Adão Na Encruzilhada
Nas leituras de hoje aparecem enfrentados e, ao
mesmo tempo, relacionados entre si estes dois “homens” (Adão e Jesus). Na Primeira Leitura,
o primeiro homem, Adão, é tentado, posto na encruzilhada de dois caminhos diferentes
e opostos, que hoje poderíamos denominar como o princípio do prazer e o
princípio do dever. Todavia, significam algo mais profundo: se o homem conhecesse
e reconhecesse que não vem de si mesmo, e sim que é “doado”, agraciado, que vem
de Alguém, ele escolheria os caminhos de Deus de Quem o criou.
Portanto, se o homem/se você vem de Alguém
(Deus o criou) a questão fundamental de sua existência é esta: você tem total e
absoluta confiança nos caminhos de Deus que o criou? Você se deixará guiar e conduzir
por Ele? Você se jogará nos braços de Deus com confiança amorosa e abandono
filial? Mas Adão, o homem e a mulher, não confia em Deus; eles duvidam e
desconfiam de Seus projetos e caminhos; eles se decidem por conta própria.
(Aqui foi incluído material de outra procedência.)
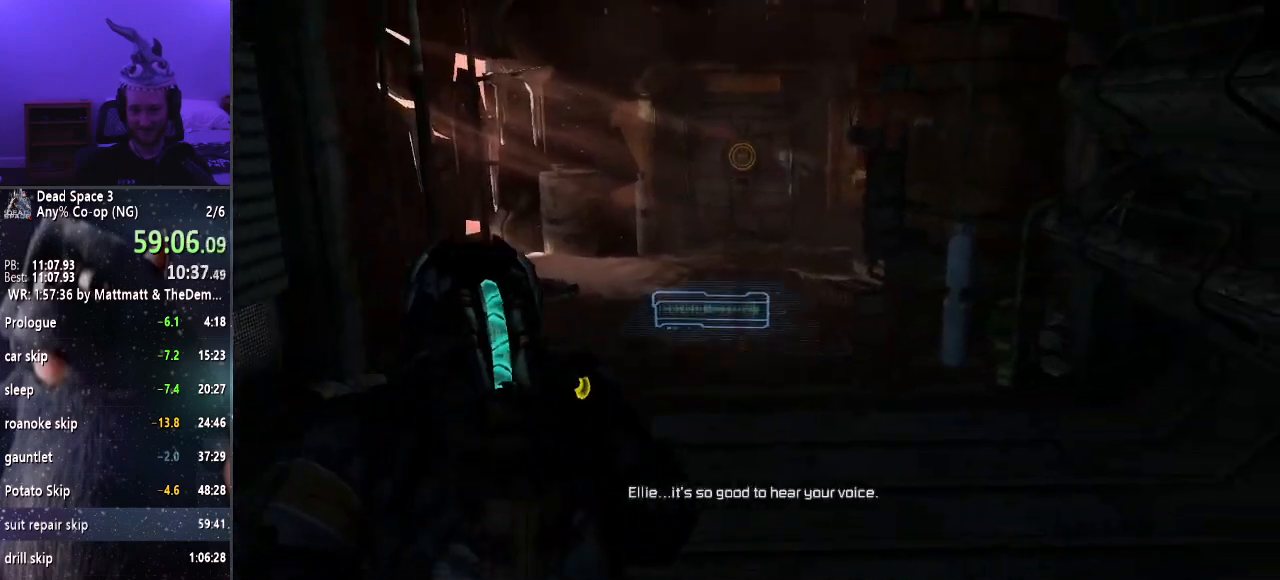
{"keys": ["shift", "w"], "mouse": [], "events": []}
Perdida a comunhão com Deus e abandonados os caminhos de Deus, os únicos onde o
homem poderia encontrar a vida, a alegria e a paz, o homem perdido encontra
apenas caminhos de amargura, dor e morte.
Na Segunda Leitura (Rm 5,12.17-19),
São Paulo constata esta triste experiência e esta herança de desgraça que os
primeiros pais nos deixaram: “O pecado entrou no mundo por um só homem.
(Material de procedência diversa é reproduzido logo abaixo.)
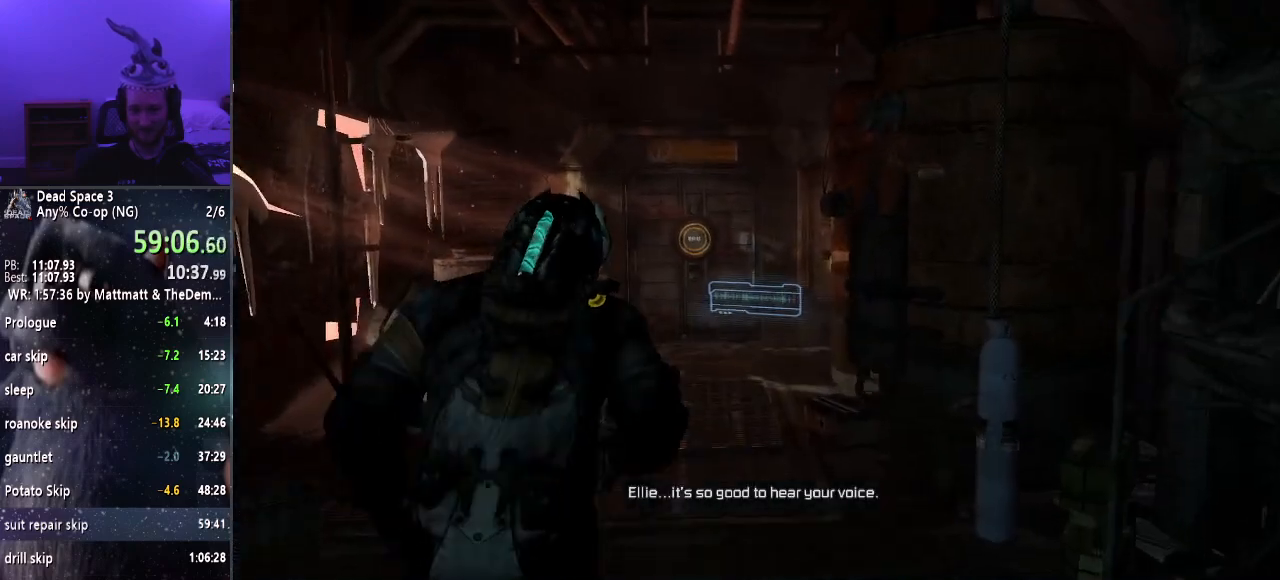
{"keys": ["shift", "w"], "mouse": [], "events": []}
Através do pecado, entrou a morte. E a morte passou para todos os homens,
porque todos pecaram...”. Todos nós caímos, tropeçamos, cedemos diante
do princípio do prazer, diante do orgulho e da autossuficiência. Desde que
existimos, temos a tendência de nos rebelar, de querer ser independente, de nos
afastar de Deus e de Seus caminhos.
Jesus Na Encruzilhada
Jesus também está na encruzilhada entre seguir
a vontade própria e obedecer à vontade de Deus. A mesma leitura de São Paulo
(Segunda Leitura) e o Evangelho de são Mateus nos apresentam a figura do Homem
Novo, do Novo Adão, Jesus de Nazaré. Ele é posto também na encruzilhada entre
dois caminhos. Ele é o Filho de Deus; Ele é o Messias. Ele não saberia
encontrar seus caminhos, e escolher esses caminhos por conta própria? E ele não
teria o direito, na terra, para o sucesso, a honra, o poder e a riqueza?
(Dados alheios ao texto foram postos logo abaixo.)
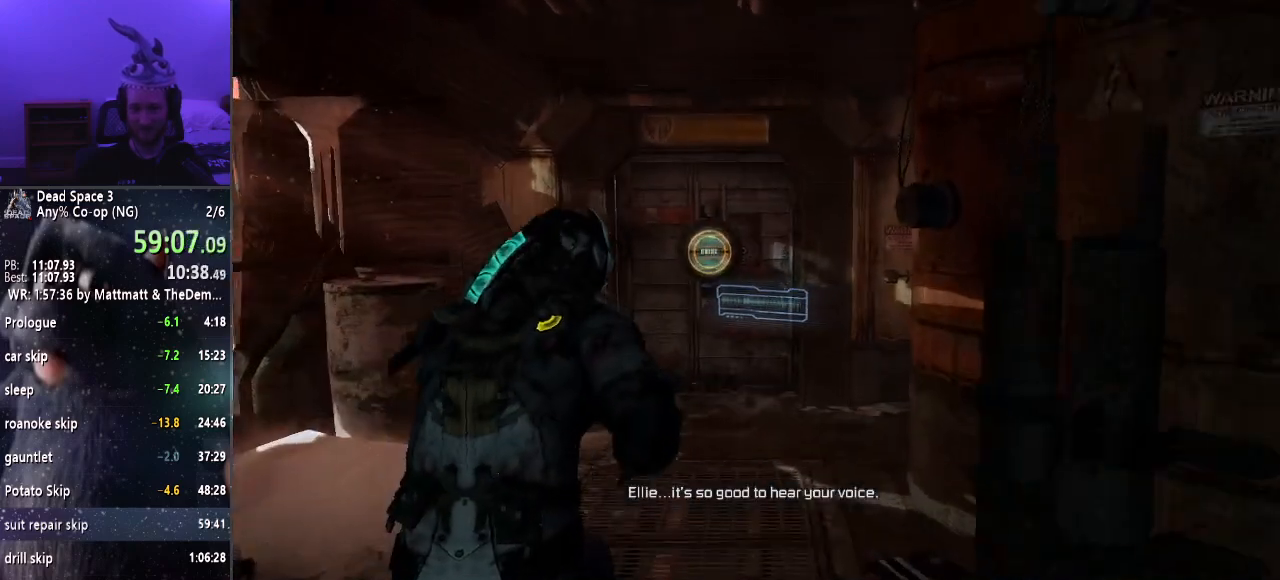
{"keys": ["shift", "w"], "mouse": [], "events": [[134, "e", "down"], [184, "e", "up"], [267, "e", "down"], [317, "e", "up"], [467, "e", "down"], [500, "e", "up"]]}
E, no entanto, se o Pai permitiu que, no jogo
das circunstâncias da história, Jesus há que escolher o caminho não apenas da
humildade, mas também da humilhação; não apenas de esforço, mas da dor; não
apenas a inevitável ambiguidade da encarnação, onde o divino deve se expressar
nos limites do humano, mas o óbvio escândalo do fracasso; não apenas da
responsabilidade e autonomia da condição humana, mas do abandono nos braços da
morte, então Ele aceita com confiança e com amor o desígnio do Pai, o caminho
do Pai, de Belém ao Calvário, e sempre diz ao tentador, seja para Satanás ou
seja para Pedro: "Afaste-se de mim!".
Ao longo de sua vida diz ao Pai, e mais
especialmente nos momentos cruciais como nas tentações do deserto, do Getsêmani
ou da Cruz: "Pai, em tuas mãos encomendo
meu espírito, minha vida, meu trabalho, minha esperança. Quero que meus
caminhos sejam seus caminhos".
Quaresma: Renovação Batismal
Graças a essa entrega de Jesus aos caminhos de
seu Pai, Jesus triunfou da morte e nos deu a vida, essa vida e esse triunfo que
a Igreja nos aplica em sua pregação, sua oração, seus sacramentos, suas atenções
ou cuidados pastorais.
Se no nascimento, como filhos de
homens, fomos inseridos no velho Adão, o tronco do pecado e da morte, pelo
batismo, fomos inseridos no novo Adão, para sermos filhos no Filho:
filhos de Deus. A Igreja nos convida a nos preparar para renovar nosso batismo
na próxima Páscoa, meta principal da Quaresma.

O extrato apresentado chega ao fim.